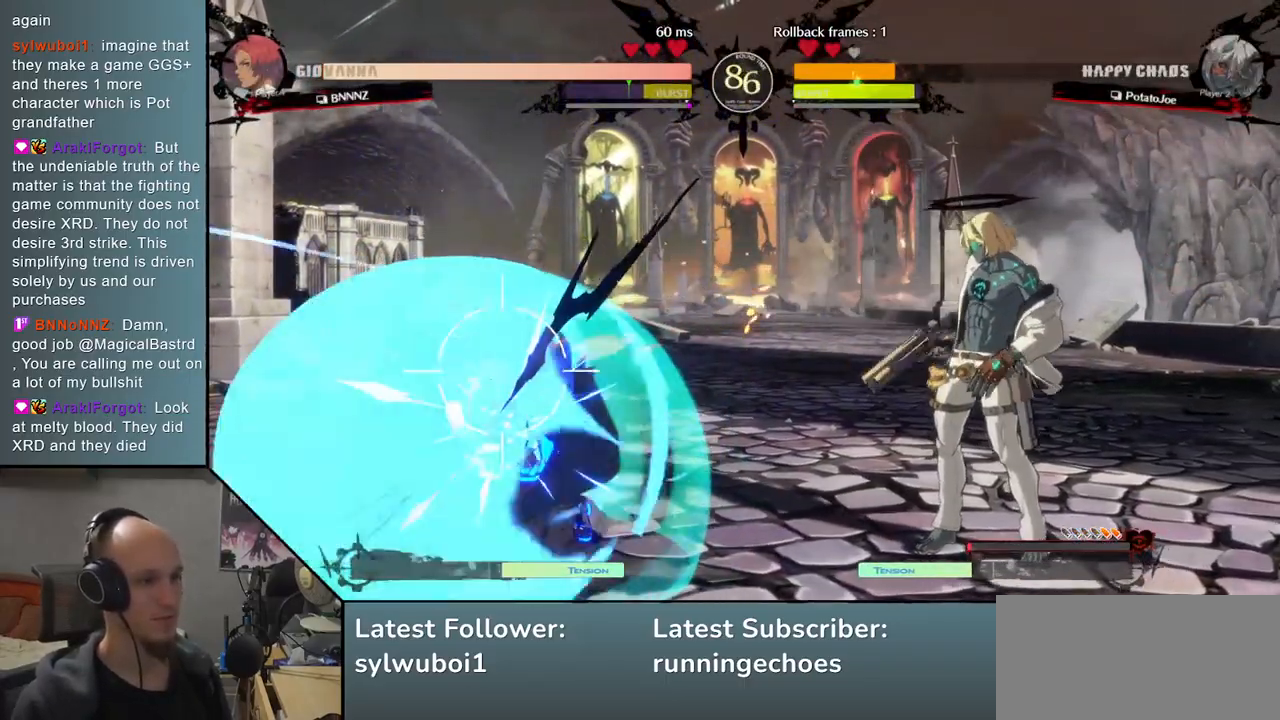
{"buttons": [], "events": [[50, "SQUARE", "up"], [167, "SQUARE", "down"], [267, "SQUARE", "up"]]}
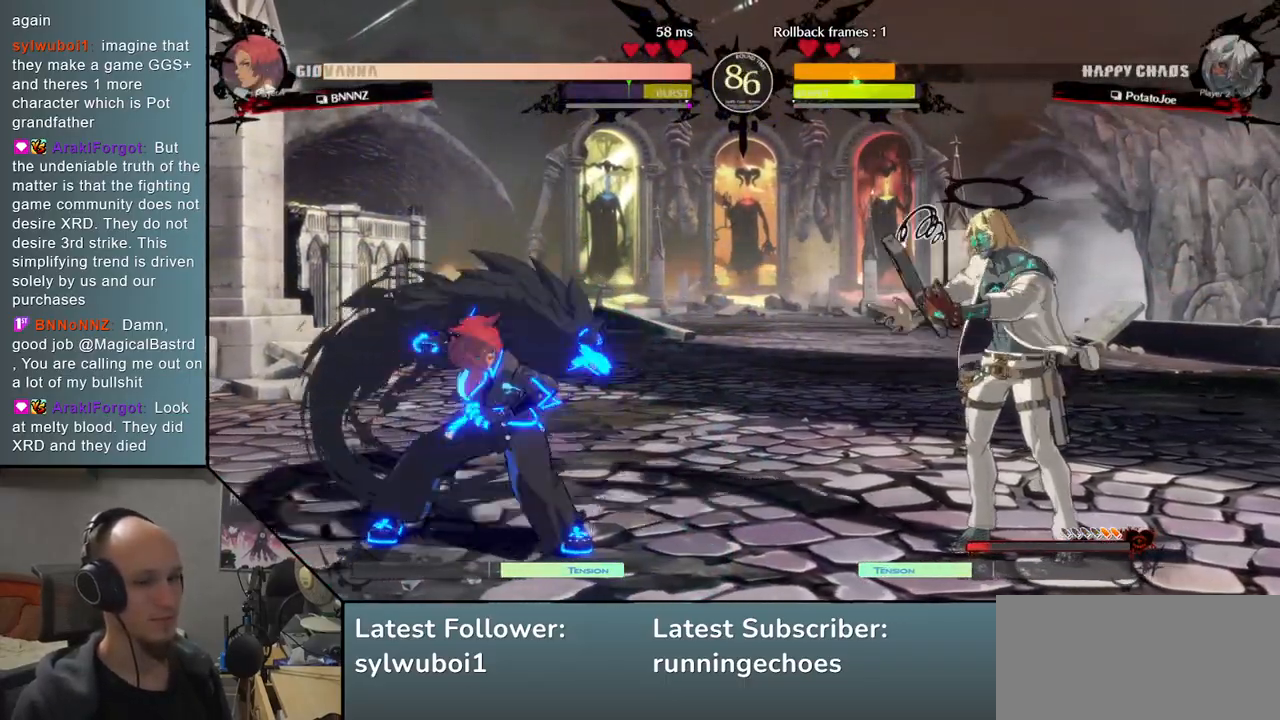
{"buttons": [], "events": [[250, "R1", "down"], [383, "R1", "up"]]}
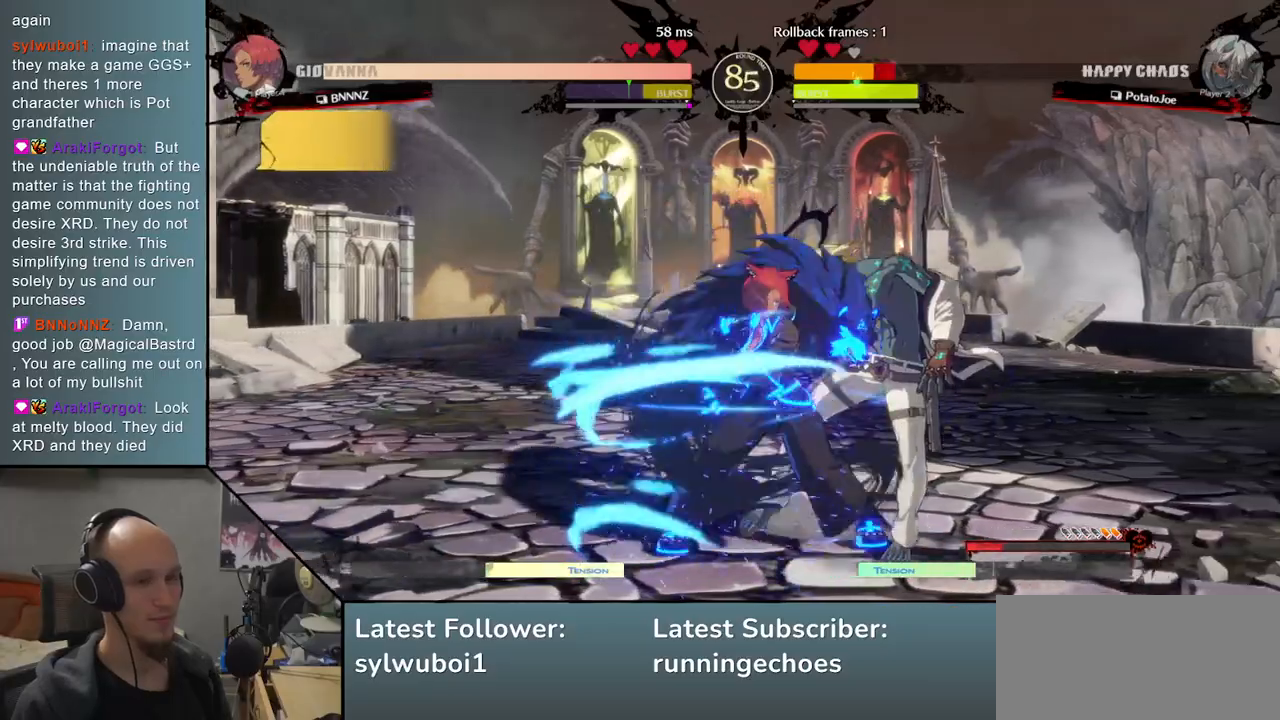
{"buttons": ["R1"], "events": [[83, "TRIANGLE", "down"], [100, "R1", "down"], [233, "R1", "up"], [267, "TRIANGLE", "up"], [383, "R1", "down"], [400, "SQUARE", "down"], [400, "TRIANGLE", "down"], [467, "SQUARE", "up"], [467, "TRIANGLE", "up"]]}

**Work instruction**
From the first line to the last, set down the data exactly, without the pictures.

**Task solution**
{"buttons": [], "events": [[50, "SQUARE", "up"], [167, "SQUARE", "down"], [267, "SQUARE", "up"]]}
{"buttons": [], "events": [[250, "R1", "down"], [383, "R1", "up"]]}
{"buttons": ["R1"], "events": [[83, "TRIANGLE", "down"], [100, "R1", "down"], [233, "R1", "up"], [267, "TRIANGLE", "up"], [383, "R1", "down"], [400, "SQUARE", "down"], [400, "TRIANGLE", "down"], [467, "SQUARE", "up"], [467, "TRIANGLE", "up"]]}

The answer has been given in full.